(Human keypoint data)
----------
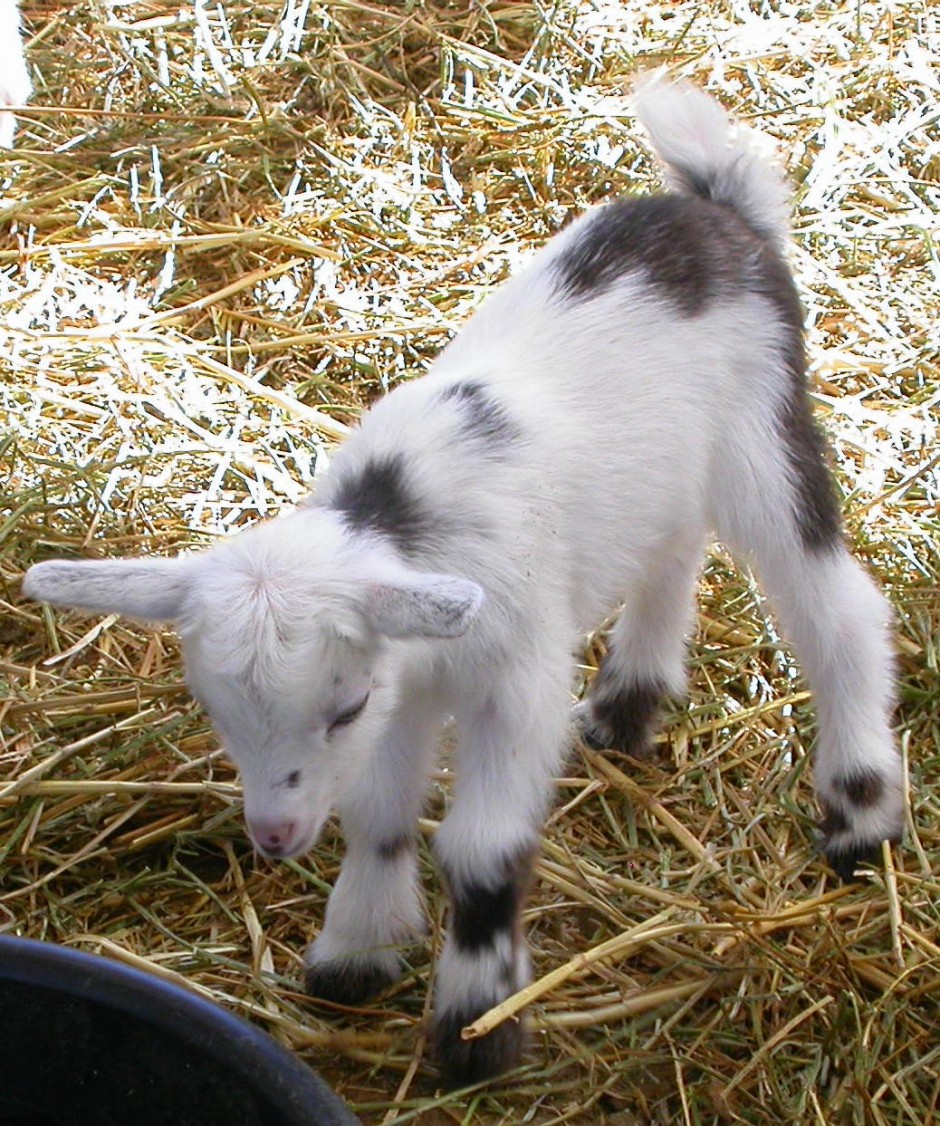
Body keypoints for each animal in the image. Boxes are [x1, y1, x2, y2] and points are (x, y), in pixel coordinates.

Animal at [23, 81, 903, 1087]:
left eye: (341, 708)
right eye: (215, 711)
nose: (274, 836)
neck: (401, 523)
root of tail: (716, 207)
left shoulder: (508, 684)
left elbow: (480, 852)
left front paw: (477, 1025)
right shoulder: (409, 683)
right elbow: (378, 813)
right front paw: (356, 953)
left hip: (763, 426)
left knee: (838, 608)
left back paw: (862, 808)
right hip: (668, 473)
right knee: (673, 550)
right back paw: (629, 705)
----------
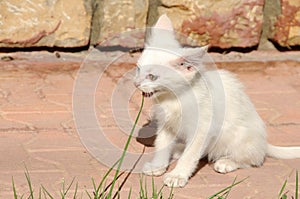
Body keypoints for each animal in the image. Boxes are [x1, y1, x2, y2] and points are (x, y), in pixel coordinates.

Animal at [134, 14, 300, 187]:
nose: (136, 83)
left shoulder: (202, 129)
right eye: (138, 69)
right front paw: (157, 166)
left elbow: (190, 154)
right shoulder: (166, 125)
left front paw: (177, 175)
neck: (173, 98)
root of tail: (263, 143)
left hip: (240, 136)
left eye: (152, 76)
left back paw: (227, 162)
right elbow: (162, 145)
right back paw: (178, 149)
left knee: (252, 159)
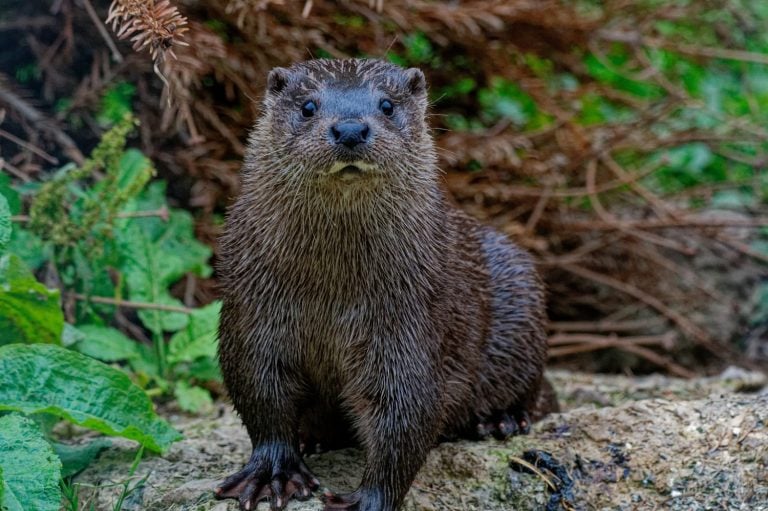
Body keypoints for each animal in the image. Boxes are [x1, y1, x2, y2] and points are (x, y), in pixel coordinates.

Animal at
----------
Only the lines above starting at the one containing "left shoulder: (508, 684)" and ending at the one containing "right back paw: (629, 705)", both included, are to be returned, exactly as they read.

→ RESULT BELOW
left shoulder: (508, 684)
left elbow: (480, 852)
left front paw: (477, 1025)
right shoulder: (409, 683)
right elbow: (378, 813)
right front paw: (356, 953)
left hip: (763, 426)
left knee: (838, 608)
left back paw: (862, 808)
right hip: (668, 473)
right knee: (673, 550)
right back paw: (629, 705)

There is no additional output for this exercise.